┌──

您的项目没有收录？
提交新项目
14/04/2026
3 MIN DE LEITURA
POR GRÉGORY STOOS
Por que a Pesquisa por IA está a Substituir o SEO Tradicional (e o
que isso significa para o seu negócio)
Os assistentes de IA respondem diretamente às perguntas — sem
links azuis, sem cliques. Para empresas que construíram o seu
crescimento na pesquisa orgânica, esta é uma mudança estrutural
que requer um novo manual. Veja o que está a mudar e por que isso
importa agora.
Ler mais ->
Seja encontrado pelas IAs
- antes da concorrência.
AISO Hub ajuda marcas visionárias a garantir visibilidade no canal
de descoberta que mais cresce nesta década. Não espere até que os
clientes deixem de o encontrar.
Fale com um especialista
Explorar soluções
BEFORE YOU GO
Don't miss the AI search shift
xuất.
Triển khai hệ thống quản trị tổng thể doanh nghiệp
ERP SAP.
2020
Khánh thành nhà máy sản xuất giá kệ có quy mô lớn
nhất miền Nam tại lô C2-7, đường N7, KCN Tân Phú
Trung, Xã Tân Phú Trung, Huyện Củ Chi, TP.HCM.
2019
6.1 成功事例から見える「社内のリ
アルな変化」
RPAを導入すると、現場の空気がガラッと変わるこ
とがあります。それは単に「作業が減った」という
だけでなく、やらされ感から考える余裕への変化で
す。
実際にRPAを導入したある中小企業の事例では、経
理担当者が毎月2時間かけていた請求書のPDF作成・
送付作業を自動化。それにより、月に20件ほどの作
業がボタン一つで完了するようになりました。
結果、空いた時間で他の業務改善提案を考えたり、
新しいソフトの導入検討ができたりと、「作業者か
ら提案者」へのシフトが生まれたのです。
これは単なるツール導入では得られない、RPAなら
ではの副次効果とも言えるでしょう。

└──

Every line from the line containing "Trung, Xã Tân" to the last line of the material above must be repeated exactly, and no other line.

SOLVED PROBLEM:
Trung, Xã Tân Phú Trung, Huyện Củ Chi, TP.HCM.
2019
6.1 成功事例から見える「社内のリ
アルな変化」
RPAを導入すると、現場の空気がガラッと変わるこ
とがあります。それは単に「作業が減った」という
だけでなく、やらされ感から考える余裕への変化で
す。
実際にRPAを導入したある中小企業の事例では、経
理担当者が毎月2時間かけていた請求書のPDF作成・
送付作業を自動化。それにより、月に20件ほどの作
業がボタン一つで完了するようになりました。
結果、空いた時間で他の業務改善提案を考えたり、
新しいソフトの導入検討ができたりと、「作業者か
ら提案者」へのシフトが生まれたのです。
これは単なるツール導入では得られない、RPAなら
ではの副次効果とも言えるでしょう。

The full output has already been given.